005

22 3 4
                                    


*TING*
Sebuah notifikasi menginterupsi aktivitas aduk mengaduk Kyra. Siapa yang menghubunginya di tengah malam begini. Kyra mengambil smartphone nya diatas nakas dekat ranjang pasien dan melihat notif di lockscreennya.

Nama yang sangat ia kenal. Keishia. Sedetik pertama ia tersenyum, sahabat yang ia kenal itu masih sama, ia masih saja terus begadang untuk belajar.

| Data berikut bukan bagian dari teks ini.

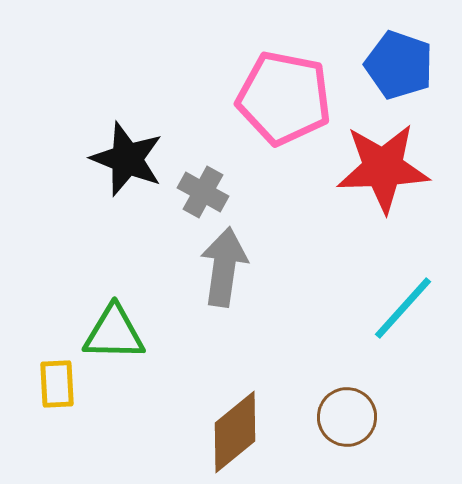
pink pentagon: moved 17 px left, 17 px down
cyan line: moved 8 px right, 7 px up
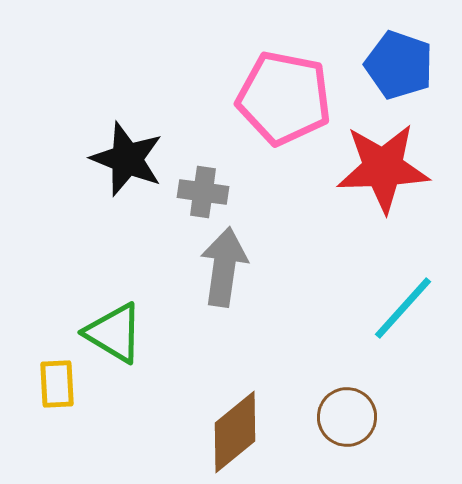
gray cross: rotated 21 degrees counterclockwise
green triangle: rotated 30 degrees clockwise
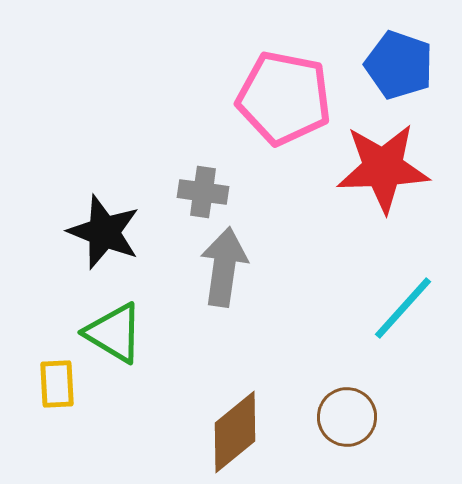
black star: moved 23 px left, 73 px down
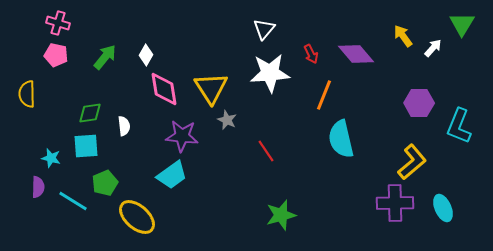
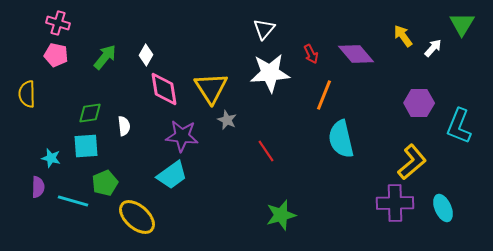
cyan line: rotated 16 degrees counterclockwise
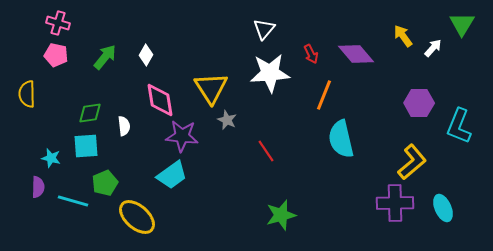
pink diamond: moved 4 px left, 11 px down
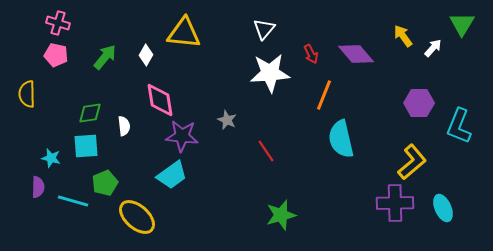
yellow triangle: moved 27 px left, 55 px up; rotated 51 degrees counterclockwise
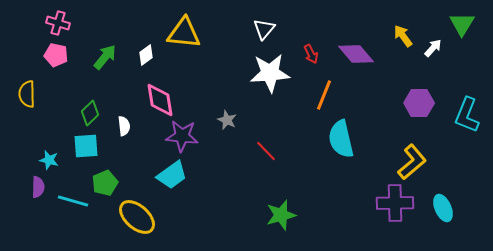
white diamond: rotated 25 degrees clockwise
green diamond: rotated 35 degrees counterclockwise
cyan L-shape: moved 8 px right, 11 px up
red line: rotated 10 degrees counterclockwise
cyan star: moved 2 px left, 2 px down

Sedetik kemudian Kyra menghela nafas, ia sedikit menyesal pernah membentak sahabatnya itu karena telah membuatnya cuti sekolah hanya untuk pengobatan kanker. Tapi ia benar benar membencinya saat itu, Kyra tidak bisa berbohong bahwa Keishia seolah sudah menghancurkan segalanya dalam hidupnya.

.
.
.
.

dr. Adrian Aryasatya Sp.B.Onk, nametag itu terlihat bergoyang goyang mengikuti irama langkah pemiliknya yang menyusuri koridor rumah sakit. Ia baru saja datang untuk bekerja. Ia berjalan santai menyusuri koridor menuju ruangannya. Namun langkahnya terhenti saat melihat ruang G-7, ruangan dengan pasien yang sudah sangat ia hafal suka membuat keributan itu. Ia tersenyum melihat pemilik ruangan sudah terbangun dan juga tengah menoleh kearahnya.

"How're you today?" Tanya Dokter Adrian saat ia membuka pintu. Tangan kananya ia sandarkan pada batang pintu.

"Fine." jawabnya wajar.

"Subuh bener kalo bangun, masih jam empat juga. " Dokter Adrian menoleh ke arlojinya.

"Salah. Harusnya 'subuh bener kalo tidur, udah jam empat juga'. Ok pasien satu ini mau tidur, bye dok. " Kyra menarik selimutnya dan tertidur.

Dokter Adrian tersenyum dan menggeleng melihat tingkah pasien nya itu. Nampaknya Kyra masih tidak terima saat ia menyebutnya mencoba bunuh diri kemarin. Dokter Adrian pun menutup perlahan pintu ruangan Kyra dan kembali melanjutkan perjalanan menuju ke ruangannya.

.
.
.
.
.

"Siapa koass jaga malam hari ini sus?" Tanya dokter Adrian sembari merapikan snelli yang baru ia lekatkan di tubuhnya itu.

"Untuk nanti malam ada Sean, Alfa, Angel dan Hans dok. " ucap perawat wanita itu dengan membaca catatan di tangannya.

"Okei, thankyou fyi." ucapnya sambil tersenyum.

.
.
.
.
.

"Duh bangke kenapa malem gua jaga sama lu sih anjrit?!" Kesal Hans pada Sean.

"Emang kenapa?" Tanya Peter, koass lain yang tengah sarapan di kantin sebelum memulai hari.

"Muka gawat dia mah, tiap dia yang jaga pasti pasien dateng mulu. " jelas Hans

"Heh yang namanya orang sakit mah gaada yang tau, masa iya garagara muka gua yang sakit banyak, ngapain gua jadi dokter bangke. Mending juga jadi dukun." Kesal Sean sambil melempar kulit kacang ke arah Hans.

"Lu kaga capek sob shift jaga 2x?" Tanya Sean pada Alfa.

"Ada pasien juga kaga." jawab Alfa

Tiba tiba seorang perawat datang dan menghampiri meja yang digunakan para koass ini untuk sarapan.

"Pagii semuaa. " ucapnya penuh senyuman

"Pagiii suster. " jawab mereka serempak

"Selamat paaagi suster, suster Alin makin hari makin cantik aja nih. " goda Sean yang membuat semua koass disana melemparinya dengan kulit kacang.

"Minta di injek pasukan khusus tuh mukanya sus. " ujar Hans

"Lah emang suster Alin udah taken?" Tanya Sean.

"Udah isi nih malah. " Ucap Suster Alin sambil tertawa dan menunjuk perutnya yang sedikit membesar.

Ucapan suster Alin pun diikuti oleh tawa serempak para Koass. Suster Alin memang masih sangat muda, dan parasnya yang cantik memang tidak perlu diragukan lagi. Namun ia memilih untuk menikah muda dengan kekasihnya yang menjadi Abdi Negara.